Another difference between recreational and emergency response diving is the solo nature of emergency response diving. Throughout your recreational scuba training, your instructor constantly reminded you to never dive alone. Most emergency response diving, however, is solo. The diver has a tether attached to a harness or held in his hand and swims a pattern as directed by the person on shore. This shore-based person is referred to as the “tender” or “shore technician” and is considered the diver’s buddy.
The tender must maintain constant communication with the diver via the tether and pull signals or other underwater electronic communication devices. Alone and attached to a tether, the ERD must be capable of comfortably diving in zero visibility water, avoiding or dealing with entanglements, and perform a search for the desired object in this environment. The ERD must be able to search, locate, document and properly recover the objects as the mission dictates. Properly and safely accomplishing these simple sounding goals is much more difficult than it sounds and this is why ERD training is so important. (Read more on the differences between ERD and recreational diving here.)

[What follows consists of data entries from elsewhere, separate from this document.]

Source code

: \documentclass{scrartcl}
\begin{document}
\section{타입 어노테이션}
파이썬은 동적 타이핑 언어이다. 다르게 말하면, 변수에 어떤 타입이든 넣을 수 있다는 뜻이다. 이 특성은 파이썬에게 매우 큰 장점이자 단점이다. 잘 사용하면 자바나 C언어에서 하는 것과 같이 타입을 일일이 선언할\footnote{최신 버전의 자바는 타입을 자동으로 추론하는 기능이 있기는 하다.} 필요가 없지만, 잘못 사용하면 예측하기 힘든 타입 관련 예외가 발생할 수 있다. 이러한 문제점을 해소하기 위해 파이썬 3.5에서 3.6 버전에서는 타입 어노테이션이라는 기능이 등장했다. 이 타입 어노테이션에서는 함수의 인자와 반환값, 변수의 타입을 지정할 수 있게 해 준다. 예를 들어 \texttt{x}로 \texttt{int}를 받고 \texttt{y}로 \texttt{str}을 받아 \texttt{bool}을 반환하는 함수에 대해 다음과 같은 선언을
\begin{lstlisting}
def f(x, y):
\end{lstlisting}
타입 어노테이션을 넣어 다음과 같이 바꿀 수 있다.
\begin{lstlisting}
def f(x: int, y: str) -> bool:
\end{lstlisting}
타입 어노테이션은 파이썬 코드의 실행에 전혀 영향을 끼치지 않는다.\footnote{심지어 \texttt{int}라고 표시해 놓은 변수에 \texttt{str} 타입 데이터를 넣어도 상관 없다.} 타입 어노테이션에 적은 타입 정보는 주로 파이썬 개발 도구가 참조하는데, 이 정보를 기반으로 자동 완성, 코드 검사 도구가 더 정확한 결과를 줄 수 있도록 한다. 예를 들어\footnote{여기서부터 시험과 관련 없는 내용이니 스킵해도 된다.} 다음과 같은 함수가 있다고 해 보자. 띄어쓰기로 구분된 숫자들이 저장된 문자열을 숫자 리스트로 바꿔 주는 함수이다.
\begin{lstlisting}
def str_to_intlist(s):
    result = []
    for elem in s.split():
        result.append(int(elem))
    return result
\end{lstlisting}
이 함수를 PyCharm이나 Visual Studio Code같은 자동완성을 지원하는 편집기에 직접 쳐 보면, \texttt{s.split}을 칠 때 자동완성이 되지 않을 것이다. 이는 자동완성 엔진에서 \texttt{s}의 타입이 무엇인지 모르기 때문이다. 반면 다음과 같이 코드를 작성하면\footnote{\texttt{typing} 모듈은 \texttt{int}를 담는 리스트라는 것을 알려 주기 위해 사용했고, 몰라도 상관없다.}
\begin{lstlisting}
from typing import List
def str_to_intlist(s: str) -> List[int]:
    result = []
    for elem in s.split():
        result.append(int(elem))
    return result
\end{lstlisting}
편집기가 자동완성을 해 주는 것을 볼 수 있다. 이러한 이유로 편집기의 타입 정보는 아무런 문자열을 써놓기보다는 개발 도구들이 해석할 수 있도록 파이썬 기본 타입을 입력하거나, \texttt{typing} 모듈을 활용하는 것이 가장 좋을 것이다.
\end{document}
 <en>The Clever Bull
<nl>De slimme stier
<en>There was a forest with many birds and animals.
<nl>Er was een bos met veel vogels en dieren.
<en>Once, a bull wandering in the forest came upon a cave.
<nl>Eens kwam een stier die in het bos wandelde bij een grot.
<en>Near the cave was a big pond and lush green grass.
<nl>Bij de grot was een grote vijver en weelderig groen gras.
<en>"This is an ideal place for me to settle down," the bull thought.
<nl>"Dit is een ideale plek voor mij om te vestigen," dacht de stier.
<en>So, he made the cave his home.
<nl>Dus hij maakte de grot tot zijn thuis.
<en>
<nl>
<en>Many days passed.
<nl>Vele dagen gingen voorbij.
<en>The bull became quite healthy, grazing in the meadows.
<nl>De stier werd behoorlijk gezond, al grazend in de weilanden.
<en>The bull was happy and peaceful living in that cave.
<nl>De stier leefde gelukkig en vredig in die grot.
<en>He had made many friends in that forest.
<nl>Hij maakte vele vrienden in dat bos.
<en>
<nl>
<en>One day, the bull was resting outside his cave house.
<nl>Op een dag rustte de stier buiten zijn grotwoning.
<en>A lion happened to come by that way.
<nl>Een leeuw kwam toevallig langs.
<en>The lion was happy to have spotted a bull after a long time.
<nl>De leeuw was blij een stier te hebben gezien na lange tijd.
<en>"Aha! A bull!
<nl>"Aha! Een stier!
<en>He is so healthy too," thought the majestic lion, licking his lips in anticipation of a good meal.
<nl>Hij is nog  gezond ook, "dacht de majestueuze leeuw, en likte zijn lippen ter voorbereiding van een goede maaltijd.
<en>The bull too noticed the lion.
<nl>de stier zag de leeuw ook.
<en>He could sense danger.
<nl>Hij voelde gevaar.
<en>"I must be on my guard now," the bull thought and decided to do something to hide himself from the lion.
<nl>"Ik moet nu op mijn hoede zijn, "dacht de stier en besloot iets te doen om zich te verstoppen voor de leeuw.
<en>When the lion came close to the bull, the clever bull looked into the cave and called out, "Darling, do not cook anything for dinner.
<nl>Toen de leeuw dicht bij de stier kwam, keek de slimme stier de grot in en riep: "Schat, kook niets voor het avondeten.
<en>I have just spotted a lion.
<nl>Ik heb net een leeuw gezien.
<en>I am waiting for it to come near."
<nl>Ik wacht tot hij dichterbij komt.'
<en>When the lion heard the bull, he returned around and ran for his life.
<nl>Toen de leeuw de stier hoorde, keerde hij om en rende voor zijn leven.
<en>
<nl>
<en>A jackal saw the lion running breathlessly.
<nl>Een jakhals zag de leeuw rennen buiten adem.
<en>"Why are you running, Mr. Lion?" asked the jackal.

About Aquanauts Public Safety Diving Courses
Before enrolling for the Public Safety Diving program, it’s important you understand the expectations and content of the course. The courses will be more difficult than any recreational courses you have taken. Their difficulty is designed to help you meet the challenges of the job you have to do. The standards for performance will be much more rigidly enforced than in any recreational course you may have taken. But you should remember that our test could never match the challenges Mother Nature can throw at you. The biggest difference is that here you merely fail; there you may die or, worse, leave a buddy to die.
You will get very little understanding and flexibility from your instructor. The instructor will expect from you at least 150% of your capabilities and effort. You will not be certified until your instructor would be willing to dive with you as the safety diver. (Would you expect any less if you were the diver?) Aquanauts wants you to enjoy the training, but remember that everything you will do has been done before by others like you and those things that you work hardest for are the things you respect and value most.